**YOUR TASK:** Quote the whole listing exactly. Leave the pictures out of your copy.

**SOURCE DATA:**
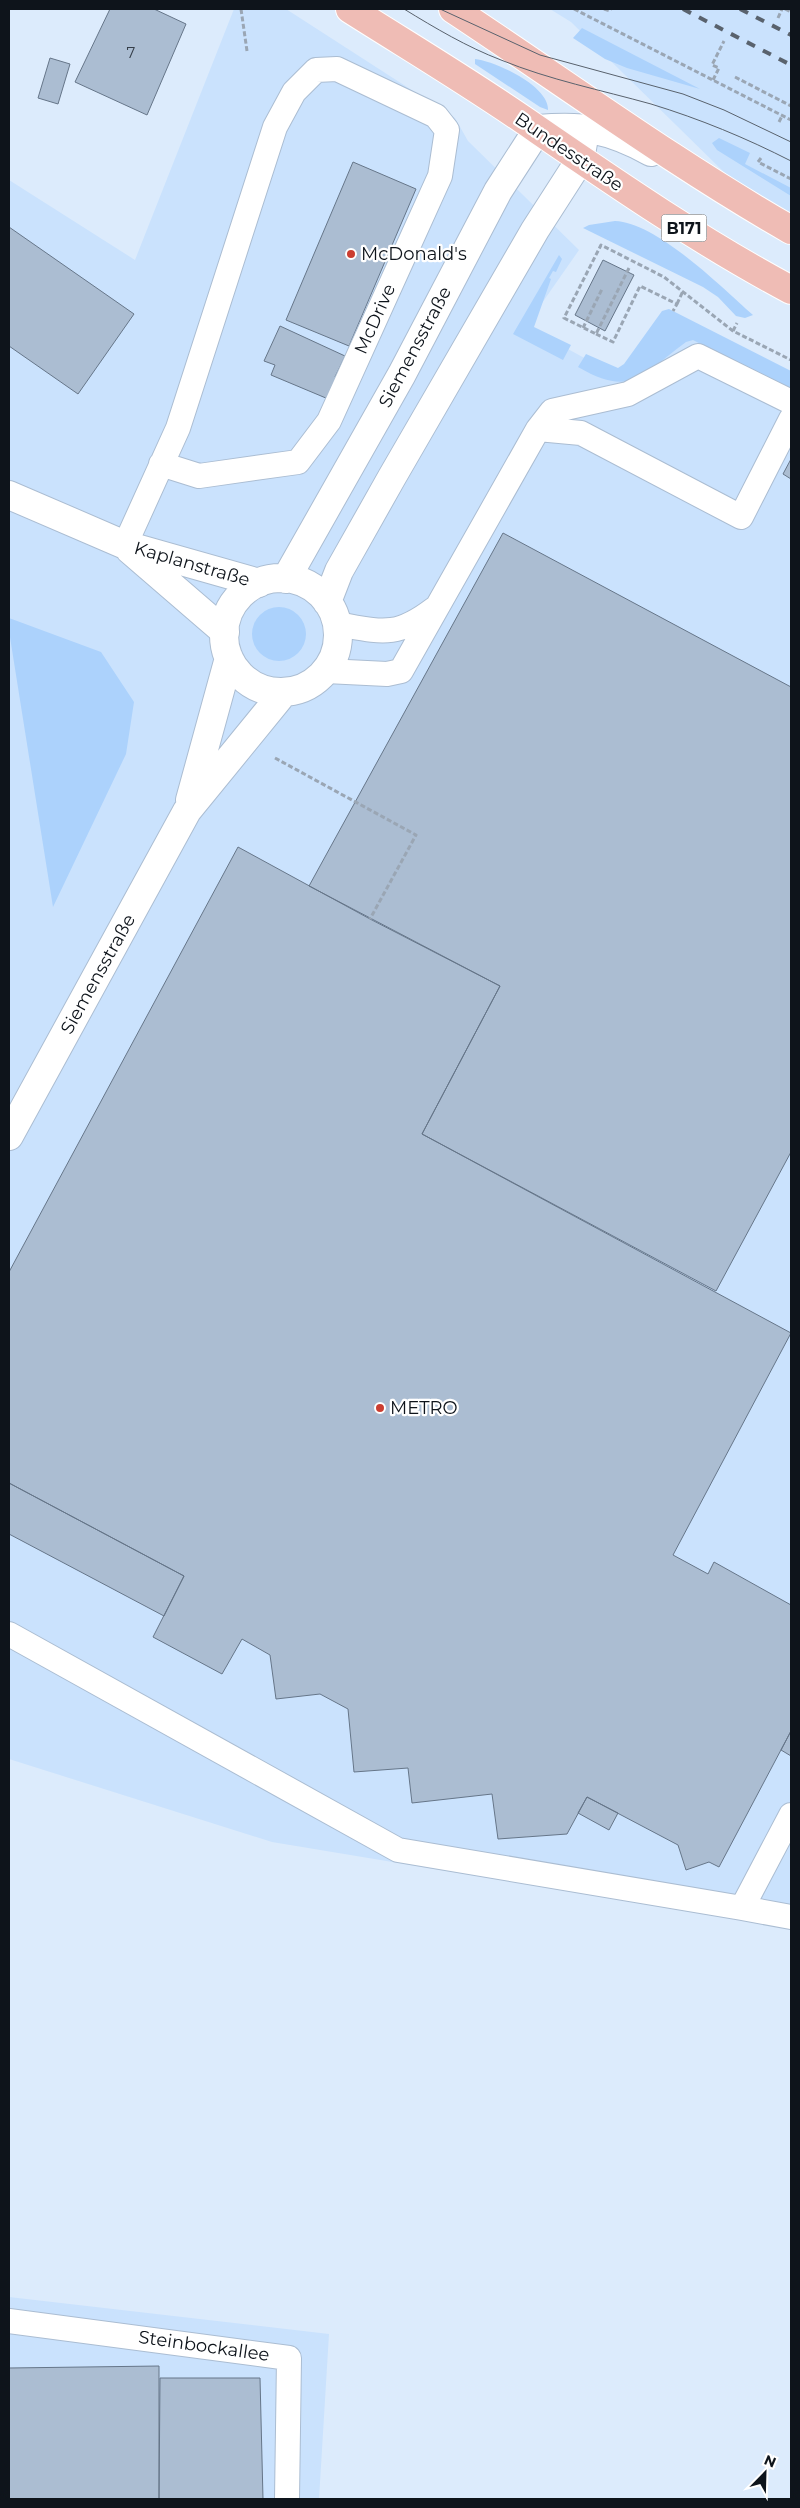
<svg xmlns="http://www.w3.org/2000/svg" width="800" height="2508" viewBox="0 0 800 2508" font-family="Montserrat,sans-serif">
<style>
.built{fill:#cae2fd}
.green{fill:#acd2fc}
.building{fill:#abbdd2;stroke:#667689}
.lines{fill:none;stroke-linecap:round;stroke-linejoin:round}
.service-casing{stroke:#abbdd2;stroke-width:26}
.minor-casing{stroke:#abbdd2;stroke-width:30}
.tertiary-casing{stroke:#abbdd2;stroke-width:30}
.primary-casing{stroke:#fff;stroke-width:30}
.path{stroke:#9aa6b4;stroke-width:3;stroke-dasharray:5 2.5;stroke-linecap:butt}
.service{stroke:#fff;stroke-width:24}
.minor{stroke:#fff;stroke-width:28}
.tertiary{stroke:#fff;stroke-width:28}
.primary{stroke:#efbcb5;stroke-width:28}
.tram{stroke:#59626d;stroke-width:1}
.rail{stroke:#59626d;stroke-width:4;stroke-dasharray:9 9;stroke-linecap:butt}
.poi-dot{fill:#cb3e31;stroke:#fff;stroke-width:2}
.labels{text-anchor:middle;stroke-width:4.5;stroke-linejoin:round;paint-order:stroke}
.number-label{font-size:15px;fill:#353e49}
.shield{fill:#fff;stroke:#565a5f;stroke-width:1}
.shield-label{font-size:16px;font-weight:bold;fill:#0e141b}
.street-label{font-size:18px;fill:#0e141b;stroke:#fff}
.poi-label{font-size:18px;fill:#0e141b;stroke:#fff;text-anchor:start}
</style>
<rect width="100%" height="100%" fill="#dcebfc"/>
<path class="built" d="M234,9H286L455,118L468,141L579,250L526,326L619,377L690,335L791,389V1928L272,1842L9,1759V180L135,260Z
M550,9H791V215L729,177L571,22Z
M9,2297L329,2334L319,2499H9Z"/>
<path class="green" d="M582,28L700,89L627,68L605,59L573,38Z
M475,59C495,61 549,86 548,110L540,107L475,64Z
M719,138L750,153L745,164L791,188V196L717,150L712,143Z
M615,221C658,223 721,287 753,315L745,318L736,316L718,297L703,287L583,228L589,225Z
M559,255L562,259L556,272L553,271L549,278L551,279L534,327L571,345L563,360L513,334Z
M669,309L791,371V390L693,340L686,342C643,373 633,399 578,367L586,354L618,368L624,364L662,311Z
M252 634a27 27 0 1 1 54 0a27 27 0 1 1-54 0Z
M9,618L101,652L134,702L126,754L53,907L9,631Z"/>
<path class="building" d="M110,9H154L186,24L147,115L75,82Z
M50,58L70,64L58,104L38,98Z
M353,162L416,189L349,346L286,320Z
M9,227L134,314L78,394L9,346Z
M603,260L634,275L605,331L575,315Z
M280,326L345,356L335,377L342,379L333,401L271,375L275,365L264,361Z
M791,459V479L783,474Z
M503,533L791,687V1152L716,1291L422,1134L500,986L309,886Z
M238,847L370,919L500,986L422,1134L791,1333L673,1555L708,1574L714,1562L791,1605V1731L719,1867L709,1862L686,1870L678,1845L587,1797L567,1834L498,1839L492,1794L412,1803L408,1768L354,1772L348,1709L320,1694L276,1699L270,1655L242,1639L222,1674L153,1637L184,1576L9,1483V1272Z
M9,1483L184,1576L164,1616L9,1534Z
M791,1731V1756L781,1750Z
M587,1797L618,1813L609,1830L578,1813Z
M159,2366V2499H9V2368Z
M160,2378H260L263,2499H159Z"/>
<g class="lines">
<g class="service-casing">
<path id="service" d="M538,429L552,411L628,394L698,356L791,402
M125,545L178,428L275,127L294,92L316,70L337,69L436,116L447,130L440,176L329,421L298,462L199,476L161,464
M337,624C382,632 396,638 434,609
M326,671L387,674L401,671L538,429L581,433L741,517L791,419
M9,1634L398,1850L742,1908L791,1815
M742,1908L791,1917
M9,2321L289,2358L287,2499"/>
</g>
<g class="minor-casing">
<path id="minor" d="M9,495L125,545L259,583
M130,550L225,632"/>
</g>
<g class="tertiary-casing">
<path id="tertiary" d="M224 635a57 57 0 1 1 114 0a57 57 0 1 1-114 0Z
M286,579L402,374L498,191L538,129C584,125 609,129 651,152
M327,602L339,571L392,477L535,230L580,160L584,137
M190,800L229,658
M9,1136L187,811L284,692"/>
</g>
<g class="primary-casing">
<path id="primary" d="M350,9C413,49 477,87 538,130C621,187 703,243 791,290
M453,9C565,83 674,163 791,230"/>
</g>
<path class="path" d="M241,9L247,51
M574,9L791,120
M604,9L610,11L611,9
M785,9L791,12
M778,18L782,9
M735,77L791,106
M713,80L719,68L712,65L724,41
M779,122L782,116
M761,158L758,162L791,179
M629,268L596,334L564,318L601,245L664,277L733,331L791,360
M677,304L683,291
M583,328L602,289
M733,331L737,323
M596,334L613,342L640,286L677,304L673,311
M275,758L416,835L370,919"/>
<use href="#service" class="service"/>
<use href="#minor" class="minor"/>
<use href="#tertiary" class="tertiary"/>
<use href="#primary" class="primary"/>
<path class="tram" d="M404,9C435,28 467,47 501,60C550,80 601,90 651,104C700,119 746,138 791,161
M440,9L540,55L683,94L724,110L791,142"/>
<path class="rail" d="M683,9L791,65
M740,9L791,35"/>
</g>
<g class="poi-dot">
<circle cx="351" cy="254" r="5"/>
<circle cx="380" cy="1408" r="5"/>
</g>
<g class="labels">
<g class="number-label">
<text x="131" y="58">7</text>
</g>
<rect class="shield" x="661.5" y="214.5" width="45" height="27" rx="4"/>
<g class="shield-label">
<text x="684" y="234">B171</text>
</g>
<g class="street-label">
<text transform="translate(569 152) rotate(34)" y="6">Bundesstraße</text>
<text transform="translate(375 319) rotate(-66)" y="6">McDrive</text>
<text transform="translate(415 347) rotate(-62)" y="6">Siemensstraße</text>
<text transform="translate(192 564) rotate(16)" y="6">Kaplanstraße</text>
<text transform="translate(98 974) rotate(-61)" y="6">Siemensstraße</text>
<text transform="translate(204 2346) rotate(8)" y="6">Steinbockallee</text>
</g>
<g class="poi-label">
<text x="361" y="260">McDonald's</text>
<text x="390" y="1414">METRO</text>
</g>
</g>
<rect width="800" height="2508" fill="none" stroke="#0e141b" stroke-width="20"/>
<g transform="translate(765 2473) rotate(23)" stroke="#ffffff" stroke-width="4" paint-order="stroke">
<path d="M0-4L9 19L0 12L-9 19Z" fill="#0e141b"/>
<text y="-8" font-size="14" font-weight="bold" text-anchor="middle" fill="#0e141b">N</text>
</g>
</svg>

**RESULT OF THIS EXERCISE:**
<svg xmlns="http://www.w3.org/2000/svg" width="800" height="2508" viewBox="0 0 800 2508" font-family="Montserrat,sans-serif">
<style>
.built{fill:#cae2fd}
.green{fill:#acd2fc}
.building{fill:#abbdd2;stroke:#667689}
.lines{fill:none;stroke-linecap:round;stroke-linejoin:round}
.service-casing{stroke:#abbdd2;stroke-width:26}
.minor-casing{stroke:#abbdd2;stroke-width:30}
.tertiary-casing{stroke:#abbdd2;stroke-width:30}
.primary-casing{stroke:#fff;stroke-width:30}
.path{stroke:#9aa6b4;stroke-width:3;stroke-dasharray:5 2.5;stroke-linecap:butt}
.service{stroke:#fff;stroke-width:24}
.minor{stroke:#fff;stroke-width:28}
.tertiary{stroke:#fff;stroke-width:28}
.primary{stroke:#efbcb5;stroke-width:28}
.tram{stroke:#59626d;stroke-width:1}
.rail{stroke:#59626d;stroke-width:4;stroke-dasharray:9 9;stroke-linecap:butt}
.poi-dot{fill:#cb3e31;stroke:#fff;stroke-width:2}
.labels{text-anchor:middle;stroke-width:4.5;stroke-linejoin:round;paint-order:stroke}
.number-label{font-size:15px;fill:#353e49}
.shield{fill:#fff;stroke:#565a5f;stroke-width:1}
.shield-label{font-size:16px;font-weight:bold;fill:#0e141b}
.street-label{font-size:18px;fill:#0e141b;stroke:#fff}
.poi-label{font-size:18px;fill:#0e141b;stroke:#fff;text-anchor:start}
</style>
<rect width="100%" height="100%" fill="#dcebfc"/>
<path class="built" d="M234,9H286L455,118L468,141L579,250L526,326L619,377L690,335L791,389V1928L272,1842L9,1759V180L135,260Z
M550,9H791V215L729,177L571,22Z
M9,2297L329,2334L319,2499H9Z"/>
<path class="green" d="M582,28L700,89L627,68L605,59L573,38Z
M475,59C495,61 549,86 548,110L540,107L475,64Z
M719,138L750,153L745,164L791,188V196L717,150L712,143Z
M615,221C658,223 721,287 753,315L745,318L736,316L718,297L703,287L583,228L589,225Z
M559,255L562,259L556,272L553,271L549,278L551,279L534,327L571,345L563,360L513,334Z
M669,309L791,371V390L693,340L686,342C643,373 633,399 578,367L586,354L618,368L624,364L662,311Z
M252 634a27 27 0 1 1 54 0a27 27 0 1 1-54 0Z
M9,618L101,652L134,702L126,754L53,907L9,631Z"/>
<path class="building" d="M110,9H154L186,24L147,115L75,82Z
M50,58L70,64L58,104L38,98Z
M353,162L416,189L349,346L286,320Z
M9,227L134,314L78,394L9,346Z
M603,260L634,275L605,331L575,315Z
M280,326L345,356L335,377L342,379L333,401L271,375L275,365L264,361Z
M791,459V479L783,474Z
M503,533L791,687V1152L716,1291L422,1134L500,986L309,886Z
M238,847L370,919L500,986L422,1134L791,1333L673,1555L708,1574L714,1562L791,1605V1731L719,1867L709,1862L686,1870L678,1845L587,1797L567,1834L498,1839L492,1794L412,1803L408,1768L354,1772L348,1709L320,1694L276,1699L270,1655L242,1639L222,1674L153,1637L184,1576L9,1483V1272Z
M9,1483L184,1576L164,1616L9,1534Z
M791,1731V1756L781,1750Z
M587,1797L618,1813L609,1830L578,1813Z
M159,2366V2499H9V2368Z
M160,2378H260L263,2499H159Z"/>
<g class="lines">
<g class="service-casing">
<path id="service" d="M538,429L552,411L628,394L698,356L791,402
M125,545L178,428L275,127L294,92L316,70L337,69L436,116L447,130L440,176L329,421L298,462L199,476L161,464
M337,624C382,632 396,638 434,609
M326,671L387,674L401,671L538,429L581,433L741,517L791,419
M9,1634L398,1850L742,1908L791,1815
M742,1908L791,1917
M9,2321L289,2358L287,2499"/>
</g>
<g class="minor-casing">
<path id="minor" d="M9,495L125,545L259,583
M130,550L225,632"/>
</g>
<g class="tertiary-casing">
<path id="tertiary" d="M224 635a57 57 0 1 1 114 0a57 57 0 1 1-114 0Z
M286,579L402,374L498,191L538,129C584,125 609,129 651,152
M327,602L339,571L392,477L535,230L580,160L584,137
M190,800L229,658
M9,1136L187,811L284,692"/>
</g>
<g class="primary-casing">
<path id="primary" d="M350,9C413,49 477,87 538,130C621,187 703,243 791,290
M453,9C565,83 674,163 791,230"/>
</g>
<path class="path" d="M241,9L247,51
M574,9L791,120
M604,9L610,11L611,9
M785,9L791,12
M778,18L782,9
M735,77L791,106
M713,80L719,68L712,65L724,41
M779,122L782,116
M761,158L758,162L791,179
M629,268L596,334L564,318L601,245L664,277L733,331L791,360
M677,304L683,291
M583,328L602,289
M733,331L737,323
M596,334L613,342L640,286L677,304L673,311
M275,758L416,835L370,919"/>
<use href="#service" class="service"/>
<use href="#minor" class="minor"/>
<use href="#tertiary" class="tertiary"/>
<use href="#primary" class="primary"/>
<path class="tram" d="M404,9C435,28 467,47 501,60C550,80 601,90 651,104C700,119 746,138 791,161
M440,9L540,55L683,94L724,110L791,142"/>
<path class="rail" d="M683,9L791,65
M740,9L791,35"/>
</g>
<g class="poi-dot">
<circle cx="351" cy="254" r="5"/>
<circle cx="380" cy="1408" r="5"/>
</g>
<g class="labels">
<g class="number-label">
<text x="131" y="58">7</text>
</g>
<rect class="shield" x="661.5" y="214.5" width="45" height="27" rx="4"/>
<g class="shield-label">
<text x="684" y="234">B171</text>
</g>
<g class="street-label">
<text transform="translate(569 152) rotate(34)" y="6">Bundesstraße</text>
<text transform="translate(375 319) rotate(-66)" y="6">McDrive</text>
<text transform="translate(415 347) rotate(-62)" y="6">Siemensstraße</text>
<text transform="translate(192 564) rotate(16)" y="6">Kaplanstraße</text>
<text transform="translate(98 974) rotate(-61)" y="6">Siemensstraße</text>
<text transform="translate(204 2346) rotate(8)" y="6">Steinbockallee</text>
</g>
<g class="poi-label">
<text x="361" y="260">McDonald's</text>
<text x="390" y="1414">METRO</text>
</g>
</g>
<rect width="800" height="2508" fill="none" stroke="#0e141b" stroke-width="20"/>
<g transform="translate(765 2473) rotate(23)" stroke="#ffffff" stroke-width="4" paint-order="stroke">
<path d="M0-4L9 19L0 12L-9 19Z" fill="#0e141b"/>
<text y="-8" font-size="14" font-weight="bold" text-anchor="middle" fill="#0e141b">N</text>
</g>
</svg>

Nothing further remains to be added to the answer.